Congratulations again to my friend Vicki Levin Eskin of Levy & Associates, P.A. for her appellate win! Vicki represents the Grandmother in this case pro bono, to boot (that means free, folks).

Full Disclosure: I assisted Vicki pro bono in responding to the appellate motion for rehearing or rehearing en banc filed by the other side. I am pleased to report that the court denied rehearing today, so the decision is now final.

Trial Court’s Mandamus Reviewable

If a trial court’s stay order maintains the status quo, can the order be reviewed under Florida Rule of Appellate Procedure 9.130? Or, in plain English, is an injunction by any other name still a reviewable injunction? The Third DCA says yes.

In City of Sunny Isles Beach v. Temple B’Nai Zion, Inc., No. 3D10-1137 (Sept. 8, 2010) [.pdf], the city and the Temple are wrangling over whether the Temple can demolish its existing building to make way for a new one, or whether the city can prevent demolition by naming the Temple a historic site. The trial court issued a “writ of mandamus” that ordered the city not to designate the property as an historic site while the case proceeded. The City appealed, and the Court answered the threshhold question — whether the “writ” was an appealable non-final order — in the affirmative.

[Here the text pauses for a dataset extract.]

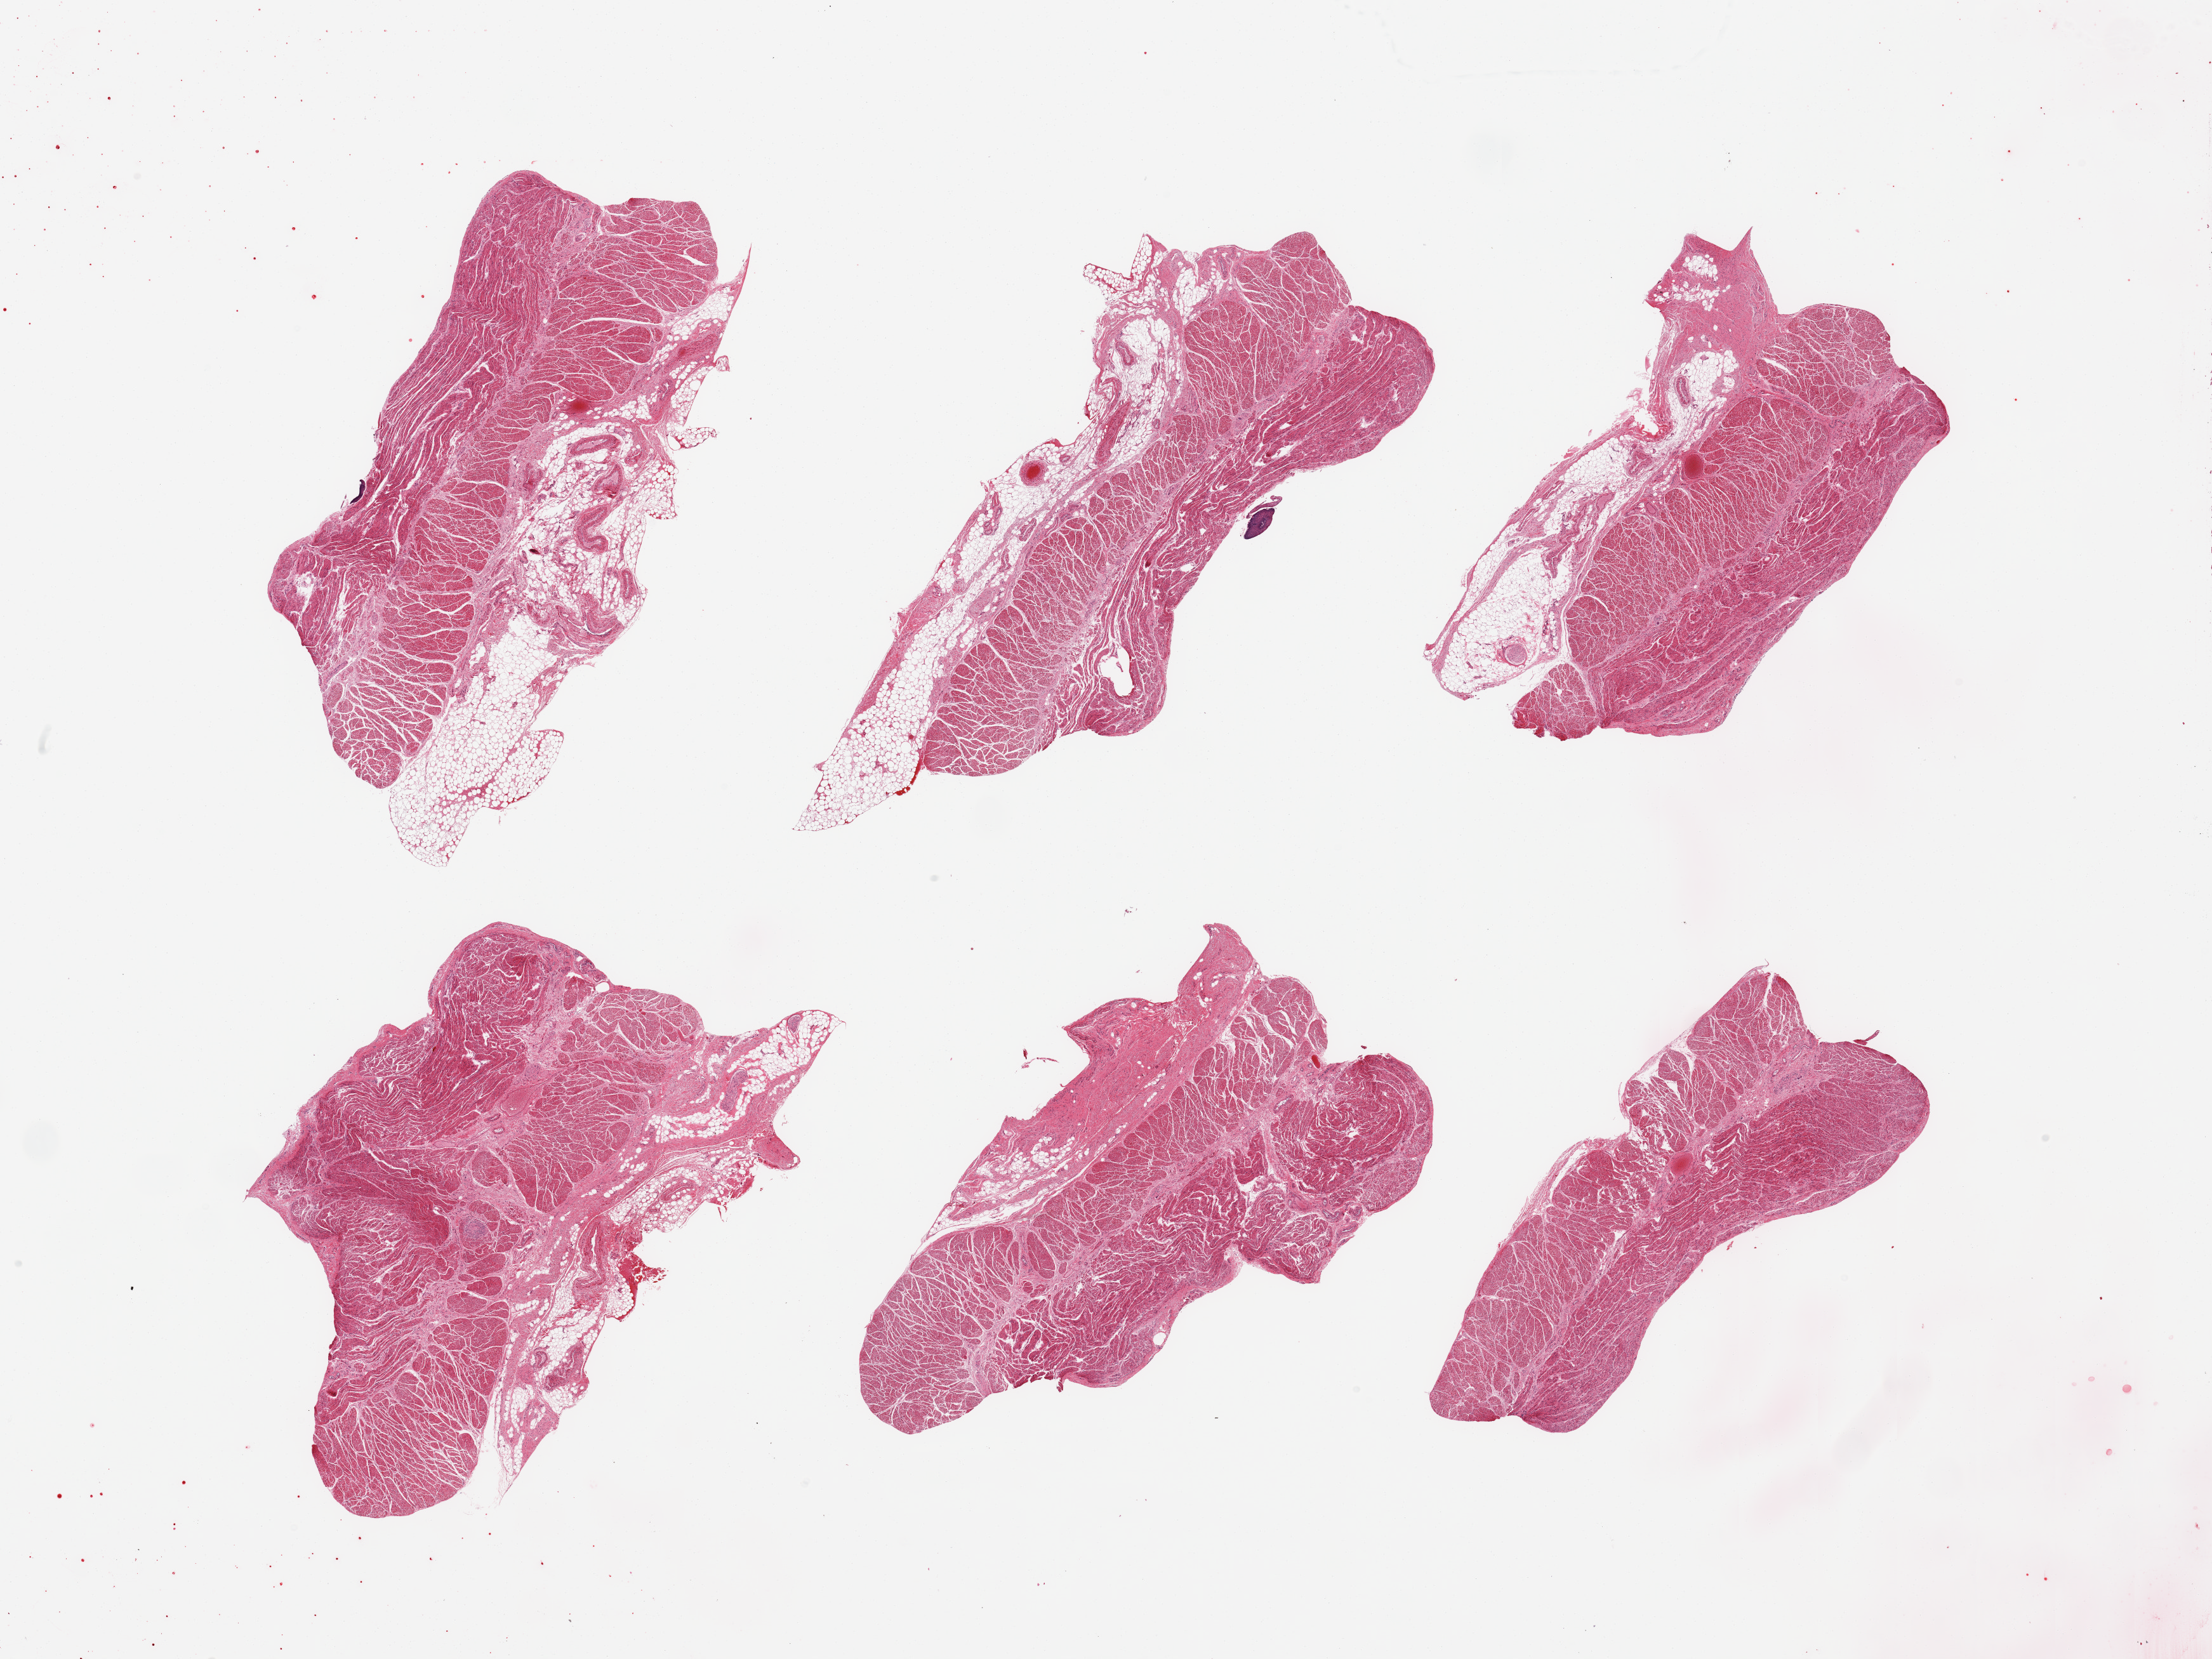
Digitized H&E-stained section, low-resolution overview of the scanned area, about 27.6 x 20.7 mm (acquisition: 20x scan). PAXgene-fixed paraffin-embedded (PFPE) section. Sampled site (target tissue): gastroesophageal junction. Donor tissue sample. Donor: male.
Reviewer comment on this tissue sample: 6 pieces, confirmed target muscularis; Adherent fat up to ~1mm.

Florida Rule of Appellate Procedure 9.130(a)(3)(B) allows district courts of appeal to review “the non-final orders authorized herein”, including those that:

(B) grant, continue, modify, deny, or dissolve injunctions, or refuse to modify or dissolve injunctions;

So is a “mandamus” an injunction? It is when its purpose serves the same purpose as an injunction:

However, “[t]he very purpose of a temporary injunction is to preserve the status quo in order to prevent irreparable harm from occurring before a dispute is resolved. The Order in this case, by preserving the status quo … clearly constituted a temporary injunction.”

(citation omitted). Once framed as an injunction for review purposes, the court went on to explain that the order should also be reviewed as an injunction, and thus must comply with Florida Rule of Civil Procedure 1.610. It didn’t, and the Court therefore held the order to be an abuse of discretion.